A FORMER executive of luxury resort brand Aman Resorts is behind the operations of Banwa Private Island, hailed by international foreign travel and business publications as the “most expensive in the world.”
In a text exchange with the BusinessMirror, Bobby Horrigan, chief executive officer of Aquos Management Inc., which manages Banwa, confirmed that Aquos Foundation owned the posh island resort. The foundation’s president is Janet Oquendo, “former Aman head under Adrian [Zecha, Aman Resorts founder] for 23 years.”
Oquendo was previously connected with Amanpulo, the playground of Hollywood celebrities in Palawan; Amanjena in Marrakech, Morocco; and Amanwella in Sri Lanka.
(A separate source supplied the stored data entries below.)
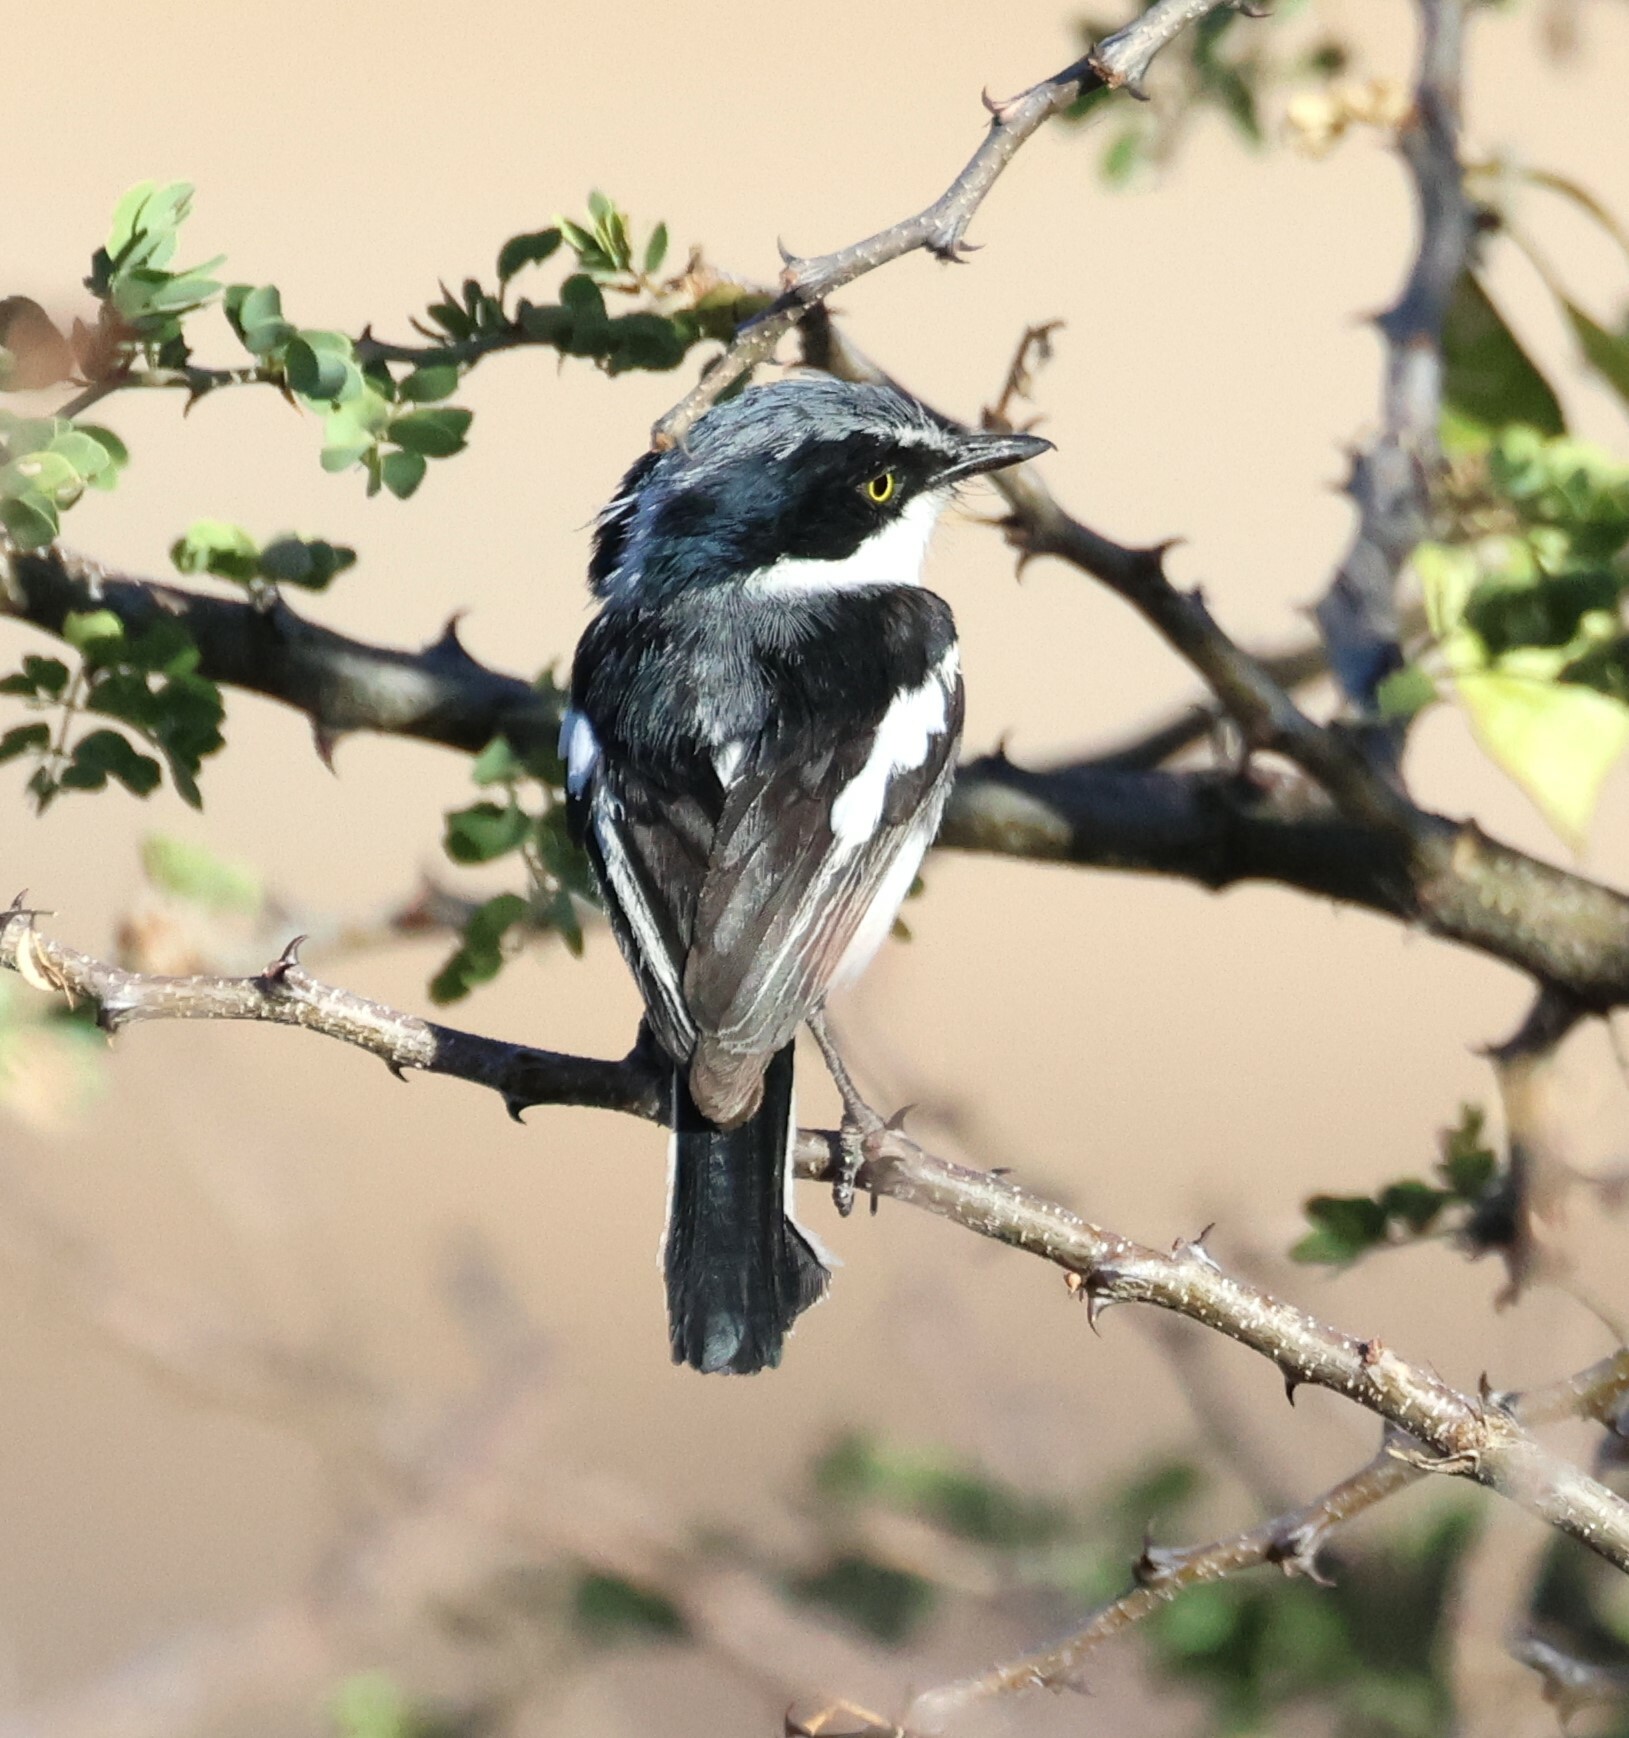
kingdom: Animalia
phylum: Chordata
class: Aves
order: Passeriformes
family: Platysteiridae
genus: Batis
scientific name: Batis pririt
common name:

According to published sources, Oquendo hails from Palawan.
Banwa’s web site shows Rochelle Kilgariff, Banwa’s general manager, as having previous experience in managing “bespoke” luxury accommodations such as Soneva Fushi in the Maldives, Six Senses Hideaway Zighy Bay in Oman, Karma Kandara in Bali, and Finolhu and Amilla, also in the Maldives.
Horrigan himself is a hospitality management veteran, having worked previously with the Discovery Leisure Group.
Horrigan said the “people behind [the foundation] is a group of Filipino businessmen,” though he did not identify who they were. Pressed on their identities and if the owners had been connected with the tourism industry before, or were in capital management, the Aquos Management executive said, they “are regular businessmen only.”
Sources said high-ranking officials of the DOT were not pleased with the opening of Banwa, which generated a lot of publicity here and abroad for its $100,000 a night accommodations, because it failed to secure accreditation from the agency. “They’re actually not allowed to operate,” an official informed this paper. The sources added that the DOT, thereafter, told the resort’s management to submit their application for accreditation.
Asked about the status of their accreditation application, Horrigan said, however, he “doesn’t know these details. Our GM Rochelle Kilgariff would know more about this subject.” (See, “No DOT accreditation for costliest resort,” in the BusinessMirror, May 21, 2019.)
He enjoined this paper to e-mail him questions about the resort. No responses from Aquos Management or from Banwa resort have been received as of press time.
Republic Act 9593, or the “Tourism Act of 2009”—as supported by the Department of the Interior and Local Government Memorandum Circular 2019-17—requires primary tourism enterprises (PTEs), which include hotels and resorts, to seek accreditation from the DOT, before local government units issue them business permits. “Noncompliance to the provisions thereof is punishable by law,” according to a news statement from the DOT.
PTEs also include travel and tours services; land, sea and air transport services exclusively for tourist use; and other enterprises identified by the tourism secretary in consultation with tourism stakeholders.
In a separate news statement, the DOT once more warned the public to only transact with agency-accredited tourism establishments.